(Stored records)
------------------------------------
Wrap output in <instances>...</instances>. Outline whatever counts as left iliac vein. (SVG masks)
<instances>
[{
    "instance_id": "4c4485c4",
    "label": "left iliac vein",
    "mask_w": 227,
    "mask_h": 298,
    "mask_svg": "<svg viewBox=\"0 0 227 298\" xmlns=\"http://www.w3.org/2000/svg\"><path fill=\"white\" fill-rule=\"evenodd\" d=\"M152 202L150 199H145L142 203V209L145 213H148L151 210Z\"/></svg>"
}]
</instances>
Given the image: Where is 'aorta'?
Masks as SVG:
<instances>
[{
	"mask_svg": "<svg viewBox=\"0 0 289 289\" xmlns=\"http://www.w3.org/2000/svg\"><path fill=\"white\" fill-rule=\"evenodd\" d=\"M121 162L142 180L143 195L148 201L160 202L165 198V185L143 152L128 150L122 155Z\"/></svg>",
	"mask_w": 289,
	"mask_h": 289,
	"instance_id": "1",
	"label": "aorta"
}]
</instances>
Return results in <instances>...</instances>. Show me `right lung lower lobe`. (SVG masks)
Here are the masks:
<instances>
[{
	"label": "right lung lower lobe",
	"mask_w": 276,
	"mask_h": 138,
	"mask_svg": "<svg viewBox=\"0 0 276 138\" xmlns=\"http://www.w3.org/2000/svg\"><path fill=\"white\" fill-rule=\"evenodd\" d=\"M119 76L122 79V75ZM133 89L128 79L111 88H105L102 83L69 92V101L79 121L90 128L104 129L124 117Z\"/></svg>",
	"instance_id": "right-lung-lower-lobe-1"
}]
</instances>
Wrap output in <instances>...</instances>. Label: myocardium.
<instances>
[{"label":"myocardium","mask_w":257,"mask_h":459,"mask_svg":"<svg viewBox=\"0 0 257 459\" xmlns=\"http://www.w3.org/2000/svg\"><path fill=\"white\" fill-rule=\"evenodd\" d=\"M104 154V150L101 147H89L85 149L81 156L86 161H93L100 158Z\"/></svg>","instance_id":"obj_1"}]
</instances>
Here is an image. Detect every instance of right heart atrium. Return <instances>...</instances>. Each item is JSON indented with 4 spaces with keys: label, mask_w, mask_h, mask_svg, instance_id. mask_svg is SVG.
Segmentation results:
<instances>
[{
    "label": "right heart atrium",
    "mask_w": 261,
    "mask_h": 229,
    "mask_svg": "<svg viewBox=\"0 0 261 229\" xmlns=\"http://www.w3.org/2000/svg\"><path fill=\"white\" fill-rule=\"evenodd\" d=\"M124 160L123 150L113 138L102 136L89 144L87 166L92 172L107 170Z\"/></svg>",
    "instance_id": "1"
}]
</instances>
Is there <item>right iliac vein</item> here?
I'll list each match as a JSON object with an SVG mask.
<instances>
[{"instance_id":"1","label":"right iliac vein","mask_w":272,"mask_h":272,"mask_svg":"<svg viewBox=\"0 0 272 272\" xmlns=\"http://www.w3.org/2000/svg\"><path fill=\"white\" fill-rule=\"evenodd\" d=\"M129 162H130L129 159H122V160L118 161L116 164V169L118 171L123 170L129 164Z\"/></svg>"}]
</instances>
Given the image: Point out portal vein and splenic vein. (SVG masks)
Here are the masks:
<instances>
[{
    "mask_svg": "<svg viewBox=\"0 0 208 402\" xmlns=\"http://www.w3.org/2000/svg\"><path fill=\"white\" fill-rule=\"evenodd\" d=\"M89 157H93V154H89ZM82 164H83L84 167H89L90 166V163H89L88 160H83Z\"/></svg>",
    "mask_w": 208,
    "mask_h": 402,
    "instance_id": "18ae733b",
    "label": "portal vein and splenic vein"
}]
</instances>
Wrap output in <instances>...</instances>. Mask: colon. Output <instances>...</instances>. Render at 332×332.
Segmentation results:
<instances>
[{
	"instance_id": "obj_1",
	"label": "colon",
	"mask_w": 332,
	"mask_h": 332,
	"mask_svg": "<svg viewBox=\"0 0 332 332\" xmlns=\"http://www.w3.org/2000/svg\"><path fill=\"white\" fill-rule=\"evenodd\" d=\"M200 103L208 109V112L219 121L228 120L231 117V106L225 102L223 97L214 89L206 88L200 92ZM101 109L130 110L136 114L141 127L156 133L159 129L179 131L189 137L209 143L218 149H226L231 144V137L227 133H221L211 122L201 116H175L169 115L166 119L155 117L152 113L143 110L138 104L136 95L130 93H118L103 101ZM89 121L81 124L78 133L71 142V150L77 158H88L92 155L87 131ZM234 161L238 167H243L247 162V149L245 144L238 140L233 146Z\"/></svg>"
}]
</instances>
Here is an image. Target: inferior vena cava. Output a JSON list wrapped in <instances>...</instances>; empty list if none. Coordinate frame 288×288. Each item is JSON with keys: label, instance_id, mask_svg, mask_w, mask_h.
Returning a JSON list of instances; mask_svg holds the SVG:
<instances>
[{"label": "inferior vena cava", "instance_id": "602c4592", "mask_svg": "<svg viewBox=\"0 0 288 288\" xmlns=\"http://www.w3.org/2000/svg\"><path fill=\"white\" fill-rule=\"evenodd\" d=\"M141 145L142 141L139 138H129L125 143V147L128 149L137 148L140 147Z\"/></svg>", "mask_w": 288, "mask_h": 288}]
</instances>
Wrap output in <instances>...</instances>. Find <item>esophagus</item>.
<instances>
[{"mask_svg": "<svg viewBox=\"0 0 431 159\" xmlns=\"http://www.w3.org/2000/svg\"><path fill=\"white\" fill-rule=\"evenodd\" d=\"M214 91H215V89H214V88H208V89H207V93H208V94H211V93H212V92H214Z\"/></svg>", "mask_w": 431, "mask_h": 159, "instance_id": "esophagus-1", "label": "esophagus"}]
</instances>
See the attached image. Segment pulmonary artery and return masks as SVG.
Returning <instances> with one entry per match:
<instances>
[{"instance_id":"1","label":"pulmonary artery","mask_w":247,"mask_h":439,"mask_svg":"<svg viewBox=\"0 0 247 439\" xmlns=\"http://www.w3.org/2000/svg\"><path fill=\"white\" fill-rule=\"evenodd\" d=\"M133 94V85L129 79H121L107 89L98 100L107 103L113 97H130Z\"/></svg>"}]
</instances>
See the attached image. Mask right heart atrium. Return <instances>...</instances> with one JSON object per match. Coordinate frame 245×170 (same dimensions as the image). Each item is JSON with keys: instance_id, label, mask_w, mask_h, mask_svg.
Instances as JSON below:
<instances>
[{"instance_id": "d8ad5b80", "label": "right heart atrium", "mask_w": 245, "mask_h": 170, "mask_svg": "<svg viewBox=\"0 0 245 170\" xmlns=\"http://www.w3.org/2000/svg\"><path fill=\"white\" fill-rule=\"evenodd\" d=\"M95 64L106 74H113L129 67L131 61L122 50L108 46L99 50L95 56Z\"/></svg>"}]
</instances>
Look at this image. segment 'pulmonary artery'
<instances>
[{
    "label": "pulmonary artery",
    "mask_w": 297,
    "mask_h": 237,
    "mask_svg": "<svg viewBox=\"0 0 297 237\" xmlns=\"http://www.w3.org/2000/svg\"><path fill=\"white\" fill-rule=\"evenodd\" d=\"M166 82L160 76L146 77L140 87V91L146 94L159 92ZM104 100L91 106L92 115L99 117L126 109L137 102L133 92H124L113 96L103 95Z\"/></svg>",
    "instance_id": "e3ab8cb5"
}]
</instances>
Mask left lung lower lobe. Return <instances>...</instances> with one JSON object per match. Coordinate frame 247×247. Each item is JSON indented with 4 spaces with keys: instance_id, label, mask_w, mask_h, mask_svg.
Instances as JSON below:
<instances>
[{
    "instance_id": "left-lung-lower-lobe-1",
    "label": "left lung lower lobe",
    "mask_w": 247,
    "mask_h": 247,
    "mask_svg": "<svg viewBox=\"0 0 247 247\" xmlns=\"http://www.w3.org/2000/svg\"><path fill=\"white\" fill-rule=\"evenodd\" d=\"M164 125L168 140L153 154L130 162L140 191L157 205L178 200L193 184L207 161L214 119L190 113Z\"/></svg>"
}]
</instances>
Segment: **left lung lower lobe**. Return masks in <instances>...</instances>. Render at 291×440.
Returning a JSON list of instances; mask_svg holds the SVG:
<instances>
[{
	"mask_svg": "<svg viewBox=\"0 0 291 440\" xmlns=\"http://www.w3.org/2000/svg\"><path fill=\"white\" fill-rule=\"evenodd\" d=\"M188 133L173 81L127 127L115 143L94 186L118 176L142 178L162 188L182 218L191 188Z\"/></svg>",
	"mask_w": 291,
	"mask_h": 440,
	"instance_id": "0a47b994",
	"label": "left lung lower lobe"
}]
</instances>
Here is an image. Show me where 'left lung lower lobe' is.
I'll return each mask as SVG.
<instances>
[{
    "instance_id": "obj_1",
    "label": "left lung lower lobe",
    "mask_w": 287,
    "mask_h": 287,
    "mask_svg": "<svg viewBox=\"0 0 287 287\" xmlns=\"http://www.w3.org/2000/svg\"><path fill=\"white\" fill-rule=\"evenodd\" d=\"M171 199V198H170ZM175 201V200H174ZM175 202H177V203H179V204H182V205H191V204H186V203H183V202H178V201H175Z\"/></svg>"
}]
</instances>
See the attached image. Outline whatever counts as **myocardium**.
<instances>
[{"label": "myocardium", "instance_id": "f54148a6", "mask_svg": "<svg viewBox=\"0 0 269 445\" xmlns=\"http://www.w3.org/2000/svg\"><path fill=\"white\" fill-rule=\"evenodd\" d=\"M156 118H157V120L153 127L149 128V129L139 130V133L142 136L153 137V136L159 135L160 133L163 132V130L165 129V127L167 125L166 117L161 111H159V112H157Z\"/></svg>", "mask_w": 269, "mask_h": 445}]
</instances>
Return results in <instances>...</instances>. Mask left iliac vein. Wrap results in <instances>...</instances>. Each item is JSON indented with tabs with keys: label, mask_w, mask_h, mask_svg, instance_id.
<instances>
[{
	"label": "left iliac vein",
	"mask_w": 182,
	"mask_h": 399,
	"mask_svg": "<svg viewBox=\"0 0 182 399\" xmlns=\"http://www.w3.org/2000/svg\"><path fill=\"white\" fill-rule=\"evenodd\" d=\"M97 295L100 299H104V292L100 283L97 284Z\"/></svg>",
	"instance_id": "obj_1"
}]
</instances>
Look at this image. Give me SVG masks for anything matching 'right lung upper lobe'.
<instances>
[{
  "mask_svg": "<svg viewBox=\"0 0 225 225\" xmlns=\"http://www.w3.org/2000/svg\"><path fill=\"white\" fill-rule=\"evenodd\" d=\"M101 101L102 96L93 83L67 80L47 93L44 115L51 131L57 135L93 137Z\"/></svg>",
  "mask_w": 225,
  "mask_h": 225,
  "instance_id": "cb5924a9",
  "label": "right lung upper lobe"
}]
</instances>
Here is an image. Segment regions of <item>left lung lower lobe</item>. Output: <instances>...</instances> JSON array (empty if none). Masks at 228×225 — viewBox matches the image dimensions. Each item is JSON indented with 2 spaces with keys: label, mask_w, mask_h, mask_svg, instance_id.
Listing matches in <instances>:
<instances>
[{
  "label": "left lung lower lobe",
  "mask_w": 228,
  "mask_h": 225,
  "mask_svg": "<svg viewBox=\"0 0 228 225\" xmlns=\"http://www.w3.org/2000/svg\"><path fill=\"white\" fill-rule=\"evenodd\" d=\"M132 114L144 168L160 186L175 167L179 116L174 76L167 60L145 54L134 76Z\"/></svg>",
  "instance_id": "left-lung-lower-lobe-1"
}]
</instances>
------------------------------------
• **TASK BRIEF**
Rewrite the lines from the one containing "See the attached image. Mask" through the one containing "64L106 74H113L129 67L131", inclusive, replacing "Coordinate frame" with "Canvas size" and changing nothing else.

• **WRITTEN RESPONSE**
See the attached image. Mask right heart atrium. Return <instances>...</instances> with one JSON object per match. Canvas size 245×170 (same dimensions as the image). Each item is JSON with keys: instance_id, label, mask_w, mask_h, mask_svg.
Instances as JSON below:
<instances>
[{"instance_id": "d8ad5b80", "label": "right heart atrium", "mask_w": 245, "mask_h": 170, "mask_svg": "<svg viewBox=\"0 0 245 170\" xmlns=\"http://www.w3.org/2000/svg\"><path fill=\"white\" fill-rule=\"evenodd\" d=\"M95 64L106 74H113L129 67L131 61L122 50L108 46L99 50L95 56Z\"/></svg>"}]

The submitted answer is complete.